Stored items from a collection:
--- START ---
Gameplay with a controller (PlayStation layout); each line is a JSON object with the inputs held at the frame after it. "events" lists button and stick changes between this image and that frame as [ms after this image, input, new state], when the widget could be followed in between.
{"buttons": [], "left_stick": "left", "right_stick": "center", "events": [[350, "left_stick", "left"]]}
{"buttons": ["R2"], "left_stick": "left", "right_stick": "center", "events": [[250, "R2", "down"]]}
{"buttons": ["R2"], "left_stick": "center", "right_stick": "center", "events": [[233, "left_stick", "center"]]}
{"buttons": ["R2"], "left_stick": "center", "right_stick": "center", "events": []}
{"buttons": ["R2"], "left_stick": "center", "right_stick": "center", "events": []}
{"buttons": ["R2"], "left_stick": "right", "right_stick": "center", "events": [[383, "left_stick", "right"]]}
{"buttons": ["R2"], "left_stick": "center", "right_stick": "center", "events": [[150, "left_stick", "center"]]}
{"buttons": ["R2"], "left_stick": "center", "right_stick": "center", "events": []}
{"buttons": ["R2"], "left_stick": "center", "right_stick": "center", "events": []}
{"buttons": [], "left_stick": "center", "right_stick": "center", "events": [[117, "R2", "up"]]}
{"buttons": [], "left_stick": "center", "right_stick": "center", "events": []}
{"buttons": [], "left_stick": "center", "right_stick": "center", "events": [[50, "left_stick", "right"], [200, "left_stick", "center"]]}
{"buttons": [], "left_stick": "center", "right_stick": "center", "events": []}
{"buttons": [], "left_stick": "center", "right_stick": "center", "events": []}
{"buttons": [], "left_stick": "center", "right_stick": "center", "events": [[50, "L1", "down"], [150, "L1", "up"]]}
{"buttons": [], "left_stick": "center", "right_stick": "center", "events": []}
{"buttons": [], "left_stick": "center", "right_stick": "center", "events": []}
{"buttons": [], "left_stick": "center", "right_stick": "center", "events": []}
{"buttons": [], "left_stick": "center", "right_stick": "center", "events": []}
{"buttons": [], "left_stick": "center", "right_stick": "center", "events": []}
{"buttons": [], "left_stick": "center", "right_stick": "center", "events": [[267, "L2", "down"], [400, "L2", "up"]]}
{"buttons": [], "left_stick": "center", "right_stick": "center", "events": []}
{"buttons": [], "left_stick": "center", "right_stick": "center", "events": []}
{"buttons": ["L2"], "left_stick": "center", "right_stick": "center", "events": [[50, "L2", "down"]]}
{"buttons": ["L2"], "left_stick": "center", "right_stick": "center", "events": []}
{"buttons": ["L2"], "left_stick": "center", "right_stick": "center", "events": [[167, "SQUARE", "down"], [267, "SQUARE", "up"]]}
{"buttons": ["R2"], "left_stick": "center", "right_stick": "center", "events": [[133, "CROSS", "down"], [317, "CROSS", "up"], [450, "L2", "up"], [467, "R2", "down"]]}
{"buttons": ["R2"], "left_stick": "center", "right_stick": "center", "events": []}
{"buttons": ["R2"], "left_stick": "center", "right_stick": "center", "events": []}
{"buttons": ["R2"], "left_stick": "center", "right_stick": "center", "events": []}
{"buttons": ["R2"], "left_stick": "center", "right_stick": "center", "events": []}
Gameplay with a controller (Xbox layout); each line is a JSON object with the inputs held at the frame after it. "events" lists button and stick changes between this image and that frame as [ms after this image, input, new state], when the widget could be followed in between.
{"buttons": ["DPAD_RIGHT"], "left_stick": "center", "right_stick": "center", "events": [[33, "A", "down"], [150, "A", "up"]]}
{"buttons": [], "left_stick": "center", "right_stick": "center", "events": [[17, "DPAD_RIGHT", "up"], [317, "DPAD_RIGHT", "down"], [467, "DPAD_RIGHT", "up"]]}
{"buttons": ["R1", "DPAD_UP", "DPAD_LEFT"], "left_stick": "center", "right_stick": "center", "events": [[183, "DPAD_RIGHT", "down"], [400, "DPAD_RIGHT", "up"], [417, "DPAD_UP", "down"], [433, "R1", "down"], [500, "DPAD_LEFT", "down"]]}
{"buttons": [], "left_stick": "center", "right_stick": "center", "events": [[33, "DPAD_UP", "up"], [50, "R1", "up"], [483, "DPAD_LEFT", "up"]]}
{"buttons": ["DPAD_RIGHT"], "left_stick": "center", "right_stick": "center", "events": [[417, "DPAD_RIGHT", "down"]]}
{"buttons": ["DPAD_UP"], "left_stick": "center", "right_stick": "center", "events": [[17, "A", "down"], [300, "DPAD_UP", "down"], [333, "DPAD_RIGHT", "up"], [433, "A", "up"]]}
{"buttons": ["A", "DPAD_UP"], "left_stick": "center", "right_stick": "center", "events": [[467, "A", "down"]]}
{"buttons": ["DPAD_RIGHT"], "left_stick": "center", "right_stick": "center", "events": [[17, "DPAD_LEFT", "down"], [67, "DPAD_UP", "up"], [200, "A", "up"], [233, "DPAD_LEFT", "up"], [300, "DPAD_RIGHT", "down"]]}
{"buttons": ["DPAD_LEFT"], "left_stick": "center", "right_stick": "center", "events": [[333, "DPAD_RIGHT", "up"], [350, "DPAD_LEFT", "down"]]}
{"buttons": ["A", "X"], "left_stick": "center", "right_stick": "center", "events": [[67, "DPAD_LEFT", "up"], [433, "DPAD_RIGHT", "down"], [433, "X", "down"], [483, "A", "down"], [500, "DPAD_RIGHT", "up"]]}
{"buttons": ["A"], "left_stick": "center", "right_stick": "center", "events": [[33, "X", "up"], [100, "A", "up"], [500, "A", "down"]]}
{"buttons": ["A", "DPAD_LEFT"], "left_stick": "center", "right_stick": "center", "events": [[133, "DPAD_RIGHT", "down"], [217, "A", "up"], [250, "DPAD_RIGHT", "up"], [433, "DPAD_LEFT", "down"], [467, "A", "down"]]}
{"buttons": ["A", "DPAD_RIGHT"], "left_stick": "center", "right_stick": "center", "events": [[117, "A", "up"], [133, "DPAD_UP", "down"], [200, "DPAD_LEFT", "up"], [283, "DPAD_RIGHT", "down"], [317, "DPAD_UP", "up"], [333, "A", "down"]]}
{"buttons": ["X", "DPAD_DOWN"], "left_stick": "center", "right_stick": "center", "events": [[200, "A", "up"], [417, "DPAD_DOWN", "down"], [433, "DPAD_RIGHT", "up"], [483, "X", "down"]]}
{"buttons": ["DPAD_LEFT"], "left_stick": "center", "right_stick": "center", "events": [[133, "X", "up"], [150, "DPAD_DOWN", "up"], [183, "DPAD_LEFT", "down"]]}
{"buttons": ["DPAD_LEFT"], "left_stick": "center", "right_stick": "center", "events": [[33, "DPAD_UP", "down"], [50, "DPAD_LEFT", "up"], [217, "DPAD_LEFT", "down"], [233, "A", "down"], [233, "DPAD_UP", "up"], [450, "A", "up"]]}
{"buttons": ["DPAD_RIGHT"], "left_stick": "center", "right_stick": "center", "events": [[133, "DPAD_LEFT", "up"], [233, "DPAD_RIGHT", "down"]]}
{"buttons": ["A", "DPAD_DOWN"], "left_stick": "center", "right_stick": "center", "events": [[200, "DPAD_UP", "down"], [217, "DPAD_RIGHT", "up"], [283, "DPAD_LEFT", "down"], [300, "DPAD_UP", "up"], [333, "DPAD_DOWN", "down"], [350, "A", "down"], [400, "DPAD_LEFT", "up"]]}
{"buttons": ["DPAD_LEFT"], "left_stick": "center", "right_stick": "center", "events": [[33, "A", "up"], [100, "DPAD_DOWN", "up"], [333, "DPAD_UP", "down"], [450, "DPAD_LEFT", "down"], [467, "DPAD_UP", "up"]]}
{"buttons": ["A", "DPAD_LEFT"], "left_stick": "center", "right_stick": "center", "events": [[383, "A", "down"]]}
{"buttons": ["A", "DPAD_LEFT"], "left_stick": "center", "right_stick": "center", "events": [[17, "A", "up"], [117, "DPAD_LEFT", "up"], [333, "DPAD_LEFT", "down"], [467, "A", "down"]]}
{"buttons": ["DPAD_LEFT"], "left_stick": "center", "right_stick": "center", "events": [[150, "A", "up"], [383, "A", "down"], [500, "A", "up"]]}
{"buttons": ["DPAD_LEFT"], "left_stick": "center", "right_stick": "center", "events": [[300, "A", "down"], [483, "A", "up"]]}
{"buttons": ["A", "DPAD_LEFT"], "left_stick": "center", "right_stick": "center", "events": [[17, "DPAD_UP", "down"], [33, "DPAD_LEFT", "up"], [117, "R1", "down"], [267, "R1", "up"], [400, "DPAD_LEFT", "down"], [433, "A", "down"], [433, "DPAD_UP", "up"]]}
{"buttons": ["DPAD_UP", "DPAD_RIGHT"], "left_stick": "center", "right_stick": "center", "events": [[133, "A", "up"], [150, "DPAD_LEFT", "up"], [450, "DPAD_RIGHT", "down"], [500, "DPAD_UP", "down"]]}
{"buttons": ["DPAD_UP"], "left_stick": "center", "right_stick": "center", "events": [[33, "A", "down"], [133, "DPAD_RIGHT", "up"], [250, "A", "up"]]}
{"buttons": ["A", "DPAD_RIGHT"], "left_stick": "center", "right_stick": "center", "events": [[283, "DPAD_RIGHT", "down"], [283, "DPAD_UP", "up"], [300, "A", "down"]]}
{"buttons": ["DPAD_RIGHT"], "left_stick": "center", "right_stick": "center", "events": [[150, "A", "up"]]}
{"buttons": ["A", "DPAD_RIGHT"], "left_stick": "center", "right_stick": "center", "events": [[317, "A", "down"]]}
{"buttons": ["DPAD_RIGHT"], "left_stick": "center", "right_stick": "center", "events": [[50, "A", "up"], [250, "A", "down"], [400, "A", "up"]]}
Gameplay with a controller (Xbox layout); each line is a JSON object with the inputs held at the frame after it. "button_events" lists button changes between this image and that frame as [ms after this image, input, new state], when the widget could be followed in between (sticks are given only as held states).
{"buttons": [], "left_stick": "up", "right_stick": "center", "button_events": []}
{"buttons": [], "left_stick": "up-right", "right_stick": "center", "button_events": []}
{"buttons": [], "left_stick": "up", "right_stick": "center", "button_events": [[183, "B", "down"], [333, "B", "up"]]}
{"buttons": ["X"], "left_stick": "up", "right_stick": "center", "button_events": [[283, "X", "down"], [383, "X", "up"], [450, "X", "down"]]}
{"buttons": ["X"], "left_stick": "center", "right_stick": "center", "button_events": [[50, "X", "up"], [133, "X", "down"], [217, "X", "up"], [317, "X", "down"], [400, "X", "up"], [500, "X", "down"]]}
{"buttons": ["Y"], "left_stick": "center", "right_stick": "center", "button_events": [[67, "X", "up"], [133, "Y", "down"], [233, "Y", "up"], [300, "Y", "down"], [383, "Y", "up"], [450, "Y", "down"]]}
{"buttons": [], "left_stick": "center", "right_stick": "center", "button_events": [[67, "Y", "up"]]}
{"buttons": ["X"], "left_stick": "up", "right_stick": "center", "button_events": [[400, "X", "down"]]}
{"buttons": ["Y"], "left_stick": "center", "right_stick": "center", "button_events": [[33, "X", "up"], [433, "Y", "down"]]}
--- END ---
**YOUR ASSIGNMENT**
If a line in the data above holds the string "Xbox", report that line.

**ANSWER TO THIS TASK**
Gameplay with a controller (Xbox layout); each line is a JSON object with the inputs held at the frame after it. "events" lists button and stick changes between this image and that frame as [ms after this image, input, new state], when the widget could be followed in between.
Gameplay with a controller (Xbox layout); each line is a JSON object with the inputs held at the frame after it. "button_events" lists button changes between this image and that frame as [ms after this image, input, new state], when the widget could be followed in between (sticks are given only as held states).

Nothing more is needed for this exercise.